Each line in the records below that has the word "только" should be copied.

--- Provided records Enclosed Below ---

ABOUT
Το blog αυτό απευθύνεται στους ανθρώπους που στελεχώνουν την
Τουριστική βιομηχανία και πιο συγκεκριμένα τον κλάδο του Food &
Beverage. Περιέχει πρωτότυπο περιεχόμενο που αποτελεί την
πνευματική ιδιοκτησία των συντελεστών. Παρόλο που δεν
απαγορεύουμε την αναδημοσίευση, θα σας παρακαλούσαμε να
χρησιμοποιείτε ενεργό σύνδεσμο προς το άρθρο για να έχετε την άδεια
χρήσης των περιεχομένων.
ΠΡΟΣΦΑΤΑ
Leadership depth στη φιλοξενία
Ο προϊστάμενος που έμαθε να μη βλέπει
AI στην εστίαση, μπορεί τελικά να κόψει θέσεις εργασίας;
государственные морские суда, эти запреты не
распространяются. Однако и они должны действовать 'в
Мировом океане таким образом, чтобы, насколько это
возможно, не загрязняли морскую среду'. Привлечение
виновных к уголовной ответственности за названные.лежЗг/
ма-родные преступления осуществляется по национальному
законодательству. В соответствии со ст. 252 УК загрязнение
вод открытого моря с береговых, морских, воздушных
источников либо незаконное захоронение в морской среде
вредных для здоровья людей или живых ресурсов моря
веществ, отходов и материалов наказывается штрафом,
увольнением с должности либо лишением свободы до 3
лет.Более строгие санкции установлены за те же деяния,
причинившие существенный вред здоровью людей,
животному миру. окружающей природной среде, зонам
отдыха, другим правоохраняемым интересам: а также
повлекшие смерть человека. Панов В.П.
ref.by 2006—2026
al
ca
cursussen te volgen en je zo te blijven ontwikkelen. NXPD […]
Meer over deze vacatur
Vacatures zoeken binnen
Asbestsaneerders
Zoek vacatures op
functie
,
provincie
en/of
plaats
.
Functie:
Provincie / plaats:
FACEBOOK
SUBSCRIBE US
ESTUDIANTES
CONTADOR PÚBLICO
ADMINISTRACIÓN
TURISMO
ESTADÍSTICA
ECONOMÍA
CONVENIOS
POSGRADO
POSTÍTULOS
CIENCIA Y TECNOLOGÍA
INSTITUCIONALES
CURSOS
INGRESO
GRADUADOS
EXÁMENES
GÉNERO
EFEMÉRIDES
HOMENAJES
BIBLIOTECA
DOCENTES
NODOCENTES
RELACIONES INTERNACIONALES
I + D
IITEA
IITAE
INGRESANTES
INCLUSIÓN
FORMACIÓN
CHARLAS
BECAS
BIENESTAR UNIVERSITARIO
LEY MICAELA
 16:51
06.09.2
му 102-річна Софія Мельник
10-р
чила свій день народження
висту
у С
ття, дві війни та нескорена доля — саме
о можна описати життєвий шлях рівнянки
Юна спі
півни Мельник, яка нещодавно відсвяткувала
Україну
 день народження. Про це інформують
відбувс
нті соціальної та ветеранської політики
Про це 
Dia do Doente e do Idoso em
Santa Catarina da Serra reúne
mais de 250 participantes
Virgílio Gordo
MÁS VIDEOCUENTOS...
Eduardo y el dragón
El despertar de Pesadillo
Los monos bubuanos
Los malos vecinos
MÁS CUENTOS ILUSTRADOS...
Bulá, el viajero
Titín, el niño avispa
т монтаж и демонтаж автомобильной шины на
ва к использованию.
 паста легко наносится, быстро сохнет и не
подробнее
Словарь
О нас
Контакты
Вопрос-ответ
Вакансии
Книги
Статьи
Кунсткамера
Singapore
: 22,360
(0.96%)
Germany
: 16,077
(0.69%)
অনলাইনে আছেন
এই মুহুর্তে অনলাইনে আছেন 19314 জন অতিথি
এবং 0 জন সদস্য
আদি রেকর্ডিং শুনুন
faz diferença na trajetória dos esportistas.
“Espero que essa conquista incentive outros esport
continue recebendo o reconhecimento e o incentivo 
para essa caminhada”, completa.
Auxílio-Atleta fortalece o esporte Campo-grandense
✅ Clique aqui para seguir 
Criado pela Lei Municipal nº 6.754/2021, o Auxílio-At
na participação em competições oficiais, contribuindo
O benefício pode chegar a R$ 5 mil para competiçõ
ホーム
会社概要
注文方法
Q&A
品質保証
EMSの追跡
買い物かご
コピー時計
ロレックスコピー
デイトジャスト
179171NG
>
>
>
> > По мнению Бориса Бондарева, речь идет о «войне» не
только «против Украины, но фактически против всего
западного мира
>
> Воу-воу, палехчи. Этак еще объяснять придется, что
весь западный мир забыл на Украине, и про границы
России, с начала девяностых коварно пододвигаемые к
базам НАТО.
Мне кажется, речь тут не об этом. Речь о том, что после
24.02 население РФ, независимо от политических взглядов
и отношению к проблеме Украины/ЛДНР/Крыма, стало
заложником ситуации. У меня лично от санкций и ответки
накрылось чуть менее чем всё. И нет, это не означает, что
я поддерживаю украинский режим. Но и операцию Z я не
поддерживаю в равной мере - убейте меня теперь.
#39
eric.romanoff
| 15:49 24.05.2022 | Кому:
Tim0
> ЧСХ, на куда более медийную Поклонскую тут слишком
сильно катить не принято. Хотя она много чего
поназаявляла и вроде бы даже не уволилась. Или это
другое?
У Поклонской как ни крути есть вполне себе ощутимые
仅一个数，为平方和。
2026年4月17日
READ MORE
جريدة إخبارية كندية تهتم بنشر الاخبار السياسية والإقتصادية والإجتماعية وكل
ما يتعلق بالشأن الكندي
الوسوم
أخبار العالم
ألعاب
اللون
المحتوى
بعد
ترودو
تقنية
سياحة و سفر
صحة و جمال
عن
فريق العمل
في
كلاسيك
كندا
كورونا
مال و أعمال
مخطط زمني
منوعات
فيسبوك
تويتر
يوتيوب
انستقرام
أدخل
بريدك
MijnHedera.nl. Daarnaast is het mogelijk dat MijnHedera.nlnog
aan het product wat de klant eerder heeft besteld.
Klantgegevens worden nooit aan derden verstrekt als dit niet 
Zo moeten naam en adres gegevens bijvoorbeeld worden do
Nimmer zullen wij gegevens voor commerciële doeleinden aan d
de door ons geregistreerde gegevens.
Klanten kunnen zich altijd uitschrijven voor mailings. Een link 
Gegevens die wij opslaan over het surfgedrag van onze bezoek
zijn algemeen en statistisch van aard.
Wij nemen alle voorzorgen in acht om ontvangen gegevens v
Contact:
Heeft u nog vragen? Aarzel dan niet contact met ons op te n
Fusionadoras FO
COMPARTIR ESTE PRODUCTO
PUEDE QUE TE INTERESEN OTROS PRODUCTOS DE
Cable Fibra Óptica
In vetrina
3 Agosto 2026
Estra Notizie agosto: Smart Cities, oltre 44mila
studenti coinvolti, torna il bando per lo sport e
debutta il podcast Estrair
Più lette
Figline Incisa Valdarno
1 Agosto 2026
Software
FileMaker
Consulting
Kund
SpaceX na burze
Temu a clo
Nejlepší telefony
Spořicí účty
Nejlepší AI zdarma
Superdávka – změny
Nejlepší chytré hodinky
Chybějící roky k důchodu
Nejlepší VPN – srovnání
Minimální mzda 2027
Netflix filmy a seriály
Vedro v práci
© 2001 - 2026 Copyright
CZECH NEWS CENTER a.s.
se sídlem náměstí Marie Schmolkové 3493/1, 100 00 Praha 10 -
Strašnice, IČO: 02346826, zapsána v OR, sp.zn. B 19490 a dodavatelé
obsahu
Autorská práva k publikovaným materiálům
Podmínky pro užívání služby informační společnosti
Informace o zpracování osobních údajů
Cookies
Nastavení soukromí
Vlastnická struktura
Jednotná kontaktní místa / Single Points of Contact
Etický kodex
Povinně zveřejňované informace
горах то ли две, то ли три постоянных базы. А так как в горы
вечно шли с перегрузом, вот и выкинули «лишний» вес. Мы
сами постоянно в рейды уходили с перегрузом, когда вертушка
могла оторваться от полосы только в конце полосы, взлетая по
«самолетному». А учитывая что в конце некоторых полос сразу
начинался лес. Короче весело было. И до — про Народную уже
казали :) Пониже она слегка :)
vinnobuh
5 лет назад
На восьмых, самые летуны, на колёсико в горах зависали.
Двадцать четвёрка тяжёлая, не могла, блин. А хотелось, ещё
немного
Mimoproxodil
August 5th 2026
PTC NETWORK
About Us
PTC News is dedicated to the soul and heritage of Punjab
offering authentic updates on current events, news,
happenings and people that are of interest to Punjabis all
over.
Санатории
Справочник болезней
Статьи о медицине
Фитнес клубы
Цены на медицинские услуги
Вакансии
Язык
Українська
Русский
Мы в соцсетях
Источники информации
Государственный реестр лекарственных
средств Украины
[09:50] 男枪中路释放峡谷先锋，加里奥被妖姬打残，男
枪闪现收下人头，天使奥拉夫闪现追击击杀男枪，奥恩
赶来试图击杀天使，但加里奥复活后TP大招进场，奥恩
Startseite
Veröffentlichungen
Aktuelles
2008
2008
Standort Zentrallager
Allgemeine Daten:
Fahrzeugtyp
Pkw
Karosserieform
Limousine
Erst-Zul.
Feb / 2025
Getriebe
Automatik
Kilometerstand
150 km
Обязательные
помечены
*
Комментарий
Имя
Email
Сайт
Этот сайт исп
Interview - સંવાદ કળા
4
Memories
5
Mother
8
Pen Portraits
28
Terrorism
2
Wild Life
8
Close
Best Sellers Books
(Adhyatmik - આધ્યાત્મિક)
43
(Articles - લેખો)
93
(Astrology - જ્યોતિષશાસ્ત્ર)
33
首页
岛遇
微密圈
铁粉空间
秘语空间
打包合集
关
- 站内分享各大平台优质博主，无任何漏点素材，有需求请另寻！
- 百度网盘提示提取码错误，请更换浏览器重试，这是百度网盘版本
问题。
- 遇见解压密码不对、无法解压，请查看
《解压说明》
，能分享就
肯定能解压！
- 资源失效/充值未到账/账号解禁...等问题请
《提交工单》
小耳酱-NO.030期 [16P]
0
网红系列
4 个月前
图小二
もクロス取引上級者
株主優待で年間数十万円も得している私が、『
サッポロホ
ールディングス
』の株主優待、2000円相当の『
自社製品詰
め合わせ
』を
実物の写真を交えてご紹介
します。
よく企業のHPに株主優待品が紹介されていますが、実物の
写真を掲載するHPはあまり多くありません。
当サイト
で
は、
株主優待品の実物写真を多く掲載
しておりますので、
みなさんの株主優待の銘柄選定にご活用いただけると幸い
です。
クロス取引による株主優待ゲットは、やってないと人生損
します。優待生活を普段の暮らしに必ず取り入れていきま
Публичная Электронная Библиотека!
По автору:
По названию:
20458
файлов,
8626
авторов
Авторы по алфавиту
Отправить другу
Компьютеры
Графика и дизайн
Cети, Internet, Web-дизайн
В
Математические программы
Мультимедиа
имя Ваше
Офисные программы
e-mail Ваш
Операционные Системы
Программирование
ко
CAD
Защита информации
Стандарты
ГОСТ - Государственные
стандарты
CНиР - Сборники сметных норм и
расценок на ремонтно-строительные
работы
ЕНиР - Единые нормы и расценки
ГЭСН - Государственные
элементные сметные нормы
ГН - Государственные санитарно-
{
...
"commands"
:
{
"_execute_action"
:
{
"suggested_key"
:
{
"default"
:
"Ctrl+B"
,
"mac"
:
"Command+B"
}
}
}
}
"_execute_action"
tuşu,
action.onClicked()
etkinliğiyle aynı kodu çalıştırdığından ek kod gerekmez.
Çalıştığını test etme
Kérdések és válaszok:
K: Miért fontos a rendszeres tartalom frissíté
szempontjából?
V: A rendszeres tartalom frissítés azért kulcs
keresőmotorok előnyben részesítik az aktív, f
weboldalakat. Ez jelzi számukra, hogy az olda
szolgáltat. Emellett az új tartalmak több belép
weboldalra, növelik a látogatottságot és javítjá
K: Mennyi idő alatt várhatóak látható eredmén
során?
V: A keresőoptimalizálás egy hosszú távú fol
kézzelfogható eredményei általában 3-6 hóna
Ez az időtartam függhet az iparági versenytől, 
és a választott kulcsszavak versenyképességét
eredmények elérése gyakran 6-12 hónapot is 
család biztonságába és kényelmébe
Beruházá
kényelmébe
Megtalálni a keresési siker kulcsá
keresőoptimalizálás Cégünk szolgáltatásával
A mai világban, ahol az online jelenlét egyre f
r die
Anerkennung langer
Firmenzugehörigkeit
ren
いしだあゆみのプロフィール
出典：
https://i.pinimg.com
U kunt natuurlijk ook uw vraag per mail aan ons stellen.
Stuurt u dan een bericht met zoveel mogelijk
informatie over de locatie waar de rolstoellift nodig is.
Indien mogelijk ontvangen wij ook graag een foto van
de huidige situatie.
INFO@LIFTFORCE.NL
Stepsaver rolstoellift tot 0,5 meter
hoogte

--- End of Enclosed Provided records ---

Output for this task —
только «против Украины, но фактически против всего
могла оторваться от полосы только в конце полосы, взлетая по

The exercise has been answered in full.